Molson Coors, whose U.S. business MillerCoors is already based in Chicago, said the consolidation will save $150 million annually and free up resources to invest in its brands and new products. It plans to expand beyond beer — this year it launched a hard coffee and canned wine — and bring innovations to market in as little as four months.
“Our business is at an inflection point,” said Gavin Hattersley, Molson Coors’ president and CEO since September, in a news release. “We can continue down the path we’ve been on for several years now, or we can make the significant and difficult changes necessary to get back on the right track.”
Some jobs in offices around the country will be centralized in Milwaukee, the company said.
Molson Coors, which has 17,500 employees globally, said the 400 to 500 job cuts will take place across its U.S., Canadian and international business units. The company is closing its Denver office. It is unclear how the Chicago office, which has 400 employees, will be affected.

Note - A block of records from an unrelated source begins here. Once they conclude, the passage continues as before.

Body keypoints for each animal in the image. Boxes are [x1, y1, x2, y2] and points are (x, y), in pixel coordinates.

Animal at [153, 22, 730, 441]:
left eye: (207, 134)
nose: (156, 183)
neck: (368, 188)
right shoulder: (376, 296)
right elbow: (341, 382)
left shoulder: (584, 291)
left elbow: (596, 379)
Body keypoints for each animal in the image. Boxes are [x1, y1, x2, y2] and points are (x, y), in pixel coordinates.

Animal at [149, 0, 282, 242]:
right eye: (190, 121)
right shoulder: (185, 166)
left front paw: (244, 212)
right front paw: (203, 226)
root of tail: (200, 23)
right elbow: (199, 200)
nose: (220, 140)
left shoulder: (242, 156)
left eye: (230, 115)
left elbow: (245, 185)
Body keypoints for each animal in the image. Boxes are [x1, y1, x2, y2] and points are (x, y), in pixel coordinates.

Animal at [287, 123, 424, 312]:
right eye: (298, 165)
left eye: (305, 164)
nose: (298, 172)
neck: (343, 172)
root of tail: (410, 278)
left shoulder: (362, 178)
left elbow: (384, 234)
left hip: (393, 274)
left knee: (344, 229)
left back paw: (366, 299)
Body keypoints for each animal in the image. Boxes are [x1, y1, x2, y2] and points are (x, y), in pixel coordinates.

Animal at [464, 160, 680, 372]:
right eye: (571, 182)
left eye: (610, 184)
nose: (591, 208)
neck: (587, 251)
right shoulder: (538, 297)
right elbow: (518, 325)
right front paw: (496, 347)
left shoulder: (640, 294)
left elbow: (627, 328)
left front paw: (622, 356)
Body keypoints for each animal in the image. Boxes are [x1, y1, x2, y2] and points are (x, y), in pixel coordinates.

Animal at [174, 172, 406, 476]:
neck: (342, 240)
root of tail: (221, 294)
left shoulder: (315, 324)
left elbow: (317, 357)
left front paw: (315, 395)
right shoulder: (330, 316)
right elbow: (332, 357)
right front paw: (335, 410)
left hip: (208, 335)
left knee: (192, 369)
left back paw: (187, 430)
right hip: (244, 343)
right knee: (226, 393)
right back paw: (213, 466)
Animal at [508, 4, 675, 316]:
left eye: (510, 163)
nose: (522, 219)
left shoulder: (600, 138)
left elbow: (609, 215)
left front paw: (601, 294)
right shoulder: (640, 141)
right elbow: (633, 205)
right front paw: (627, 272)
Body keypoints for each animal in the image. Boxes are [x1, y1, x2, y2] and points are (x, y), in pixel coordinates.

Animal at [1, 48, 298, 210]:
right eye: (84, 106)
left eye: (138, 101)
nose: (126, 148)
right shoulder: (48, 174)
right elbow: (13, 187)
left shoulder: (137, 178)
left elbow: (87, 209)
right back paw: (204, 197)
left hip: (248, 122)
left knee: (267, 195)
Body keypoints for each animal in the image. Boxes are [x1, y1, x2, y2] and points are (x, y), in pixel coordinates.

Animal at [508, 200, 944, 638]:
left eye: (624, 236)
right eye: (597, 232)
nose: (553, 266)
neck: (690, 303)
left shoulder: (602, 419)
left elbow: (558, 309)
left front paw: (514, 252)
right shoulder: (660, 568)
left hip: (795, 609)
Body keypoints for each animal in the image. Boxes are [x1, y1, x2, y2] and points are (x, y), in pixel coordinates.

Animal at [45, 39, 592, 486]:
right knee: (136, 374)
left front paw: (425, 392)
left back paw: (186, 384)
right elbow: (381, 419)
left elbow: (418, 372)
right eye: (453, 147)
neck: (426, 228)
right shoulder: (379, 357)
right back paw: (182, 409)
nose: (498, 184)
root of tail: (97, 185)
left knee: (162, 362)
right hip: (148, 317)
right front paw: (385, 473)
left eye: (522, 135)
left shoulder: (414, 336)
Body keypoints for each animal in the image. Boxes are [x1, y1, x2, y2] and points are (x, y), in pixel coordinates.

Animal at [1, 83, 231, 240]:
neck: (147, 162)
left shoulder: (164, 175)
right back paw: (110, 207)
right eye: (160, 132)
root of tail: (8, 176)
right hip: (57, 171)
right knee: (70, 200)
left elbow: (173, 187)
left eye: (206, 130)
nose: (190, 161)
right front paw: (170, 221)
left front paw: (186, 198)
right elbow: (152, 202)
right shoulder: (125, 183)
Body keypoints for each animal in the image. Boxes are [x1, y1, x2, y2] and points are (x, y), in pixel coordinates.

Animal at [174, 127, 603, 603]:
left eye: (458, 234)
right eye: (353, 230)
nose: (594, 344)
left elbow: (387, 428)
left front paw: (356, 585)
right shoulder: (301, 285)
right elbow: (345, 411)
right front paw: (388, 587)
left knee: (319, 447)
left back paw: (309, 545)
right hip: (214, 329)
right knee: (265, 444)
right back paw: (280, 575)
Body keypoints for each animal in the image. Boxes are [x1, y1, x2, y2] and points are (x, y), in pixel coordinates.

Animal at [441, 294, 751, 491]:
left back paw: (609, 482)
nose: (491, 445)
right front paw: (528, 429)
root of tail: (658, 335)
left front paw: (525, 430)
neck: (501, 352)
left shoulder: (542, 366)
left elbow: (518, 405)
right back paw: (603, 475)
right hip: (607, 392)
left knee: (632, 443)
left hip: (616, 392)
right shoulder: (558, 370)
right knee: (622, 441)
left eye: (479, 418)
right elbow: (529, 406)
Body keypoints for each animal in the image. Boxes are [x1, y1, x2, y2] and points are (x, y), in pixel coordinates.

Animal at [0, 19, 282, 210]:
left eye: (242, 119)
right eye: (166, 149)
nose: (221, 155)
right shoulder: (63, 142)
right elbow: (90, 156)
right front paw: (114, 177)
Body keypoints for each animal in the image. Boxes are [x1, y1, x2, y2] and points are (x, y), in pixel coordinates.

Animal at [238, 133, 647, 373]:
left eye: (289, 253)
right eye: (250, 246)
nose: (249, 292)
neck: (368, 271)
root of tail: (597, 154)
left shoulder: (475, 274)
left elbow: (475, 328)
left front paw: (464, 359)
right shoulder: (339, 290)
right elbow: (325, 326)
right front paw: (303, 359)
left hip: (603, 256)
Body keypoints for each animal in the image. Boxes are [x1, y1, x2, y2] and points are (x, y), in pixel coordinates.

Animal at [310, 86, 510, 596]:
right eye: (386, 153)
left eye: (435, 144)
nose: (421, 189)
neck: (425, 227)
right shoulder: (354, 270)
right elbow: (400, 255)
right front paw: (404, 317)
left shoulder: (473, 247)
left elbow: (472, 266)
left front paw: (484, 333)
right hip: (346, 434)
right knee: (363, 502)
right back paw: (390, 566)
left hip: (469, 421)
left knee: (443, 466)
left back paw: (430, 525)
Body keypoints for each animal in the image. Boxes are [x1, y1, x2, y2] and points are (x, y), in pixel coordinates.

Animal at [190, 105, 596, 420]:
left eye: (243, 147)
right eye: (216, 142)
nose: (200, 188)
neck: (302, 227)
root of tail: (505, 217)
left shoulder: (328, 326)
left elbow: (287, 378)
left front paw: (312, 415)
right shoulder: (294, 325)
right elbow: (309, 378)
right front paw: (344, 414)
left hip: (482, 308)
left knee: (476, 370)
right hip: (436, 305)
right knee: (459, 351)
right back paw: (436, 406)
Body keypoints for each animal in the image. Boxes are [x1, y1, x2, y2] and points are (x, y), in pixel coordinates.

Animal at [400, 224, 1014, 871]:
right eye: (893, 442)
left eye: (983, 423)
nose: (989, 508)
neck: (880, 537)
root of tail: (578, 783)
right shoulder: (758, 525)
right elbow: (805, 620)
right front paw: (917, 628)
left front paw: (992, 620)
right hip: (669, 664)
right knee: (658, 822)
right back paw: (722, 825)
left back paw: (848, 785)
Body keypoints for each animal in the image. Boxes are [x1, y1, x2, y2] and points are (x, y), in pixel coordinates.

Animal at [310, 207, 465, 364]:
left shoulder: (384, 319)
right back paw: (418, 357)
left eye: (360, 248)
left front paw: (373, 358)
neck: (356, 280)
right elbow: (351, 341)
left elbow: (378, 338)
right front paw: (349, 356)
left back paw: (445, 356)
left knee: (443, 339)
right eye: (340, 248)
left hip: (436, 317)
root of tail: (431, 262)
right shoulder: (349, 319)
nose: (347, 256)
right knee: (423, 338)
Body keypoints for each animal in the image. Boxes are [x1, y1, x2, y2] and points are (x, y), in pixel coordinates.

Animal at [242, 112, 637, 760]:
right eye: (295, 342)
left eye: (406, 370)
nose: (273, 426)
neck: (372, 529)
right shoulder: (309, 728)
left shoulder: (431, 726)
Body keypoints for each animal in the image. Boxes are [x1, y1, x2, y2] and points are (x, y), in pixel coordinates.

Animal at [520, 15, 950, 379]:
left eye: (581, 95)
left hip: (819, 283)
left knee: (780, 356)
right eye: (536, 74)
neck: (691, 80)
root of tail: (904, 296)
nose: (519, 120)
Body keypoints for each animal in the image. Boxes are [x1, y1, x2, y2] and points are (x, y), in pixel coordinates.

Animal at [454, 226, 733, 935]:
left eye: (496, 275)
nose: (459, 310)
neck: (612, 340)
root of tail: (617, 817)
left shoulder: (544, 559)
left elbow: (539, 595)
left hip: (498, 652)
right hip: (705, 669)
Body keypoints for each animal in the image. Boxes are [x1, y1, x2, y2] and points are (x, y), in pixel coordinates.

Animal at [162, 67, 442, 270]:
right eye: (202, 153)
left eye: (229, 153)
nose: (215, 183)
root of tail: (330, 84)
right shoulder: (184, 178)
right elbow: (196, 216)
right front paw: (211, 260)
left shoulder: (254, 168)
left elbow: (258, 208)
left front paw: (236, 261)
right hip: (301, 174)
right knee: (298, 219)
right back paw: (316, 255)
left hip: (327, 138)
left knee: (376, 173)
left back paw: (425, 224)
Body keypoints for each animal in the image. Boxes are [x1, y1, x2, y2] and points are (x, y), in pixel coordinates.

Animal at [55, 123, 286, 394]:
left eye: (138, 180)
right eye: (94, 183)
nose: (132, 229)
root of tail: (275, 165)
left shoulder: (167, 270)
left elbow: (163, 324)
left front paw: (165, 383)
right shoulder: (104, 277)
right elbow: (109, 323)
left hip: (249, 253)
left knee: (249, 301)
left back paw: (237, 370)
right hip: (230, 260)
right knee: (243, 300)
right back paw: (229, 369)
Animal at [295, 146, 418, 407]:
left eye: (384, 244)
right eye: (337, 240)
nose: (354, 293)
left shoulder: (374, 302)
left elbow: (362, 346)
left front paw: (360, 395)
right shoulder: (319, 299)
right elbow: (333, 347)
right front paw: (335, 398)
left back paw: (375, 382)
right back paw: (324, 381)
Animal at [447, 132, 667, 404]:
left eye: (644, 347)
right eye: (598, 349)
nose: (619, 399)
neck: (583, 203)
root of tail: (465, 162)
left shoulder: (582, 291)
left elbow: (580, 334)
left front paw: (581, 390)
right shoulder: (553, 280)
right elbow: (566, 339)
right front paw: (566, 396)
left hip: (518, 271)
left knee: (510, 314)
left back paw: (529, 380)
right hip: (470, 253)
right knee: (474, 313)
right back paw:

“We won’t know an exact number until we are completely through the process and it would be premature to guess at this point,” said MillerCoors spokesman Marty Maloney.
The restructuring is expected to cost the company $120 million to $180 million in employee severance, relocation and other costs.
The company plans to spend “several hundred million dollars” to modernize its brewery in Golden, Colorado, and will invest heavily in the growing category of higher-end beer.
It also will change its name from Molson Coors Brewing Co. to Molson Coors Beverage Co., effective in January.
The company announced its revitalization plan as it reported third-quarter earnings that fell short of Wall Street’s expectations. Net sales fell 3.2% for the quarter, to $2.8 billion, driven by volume declines. It reported a loss of $402.8 million, or $1.86 a share.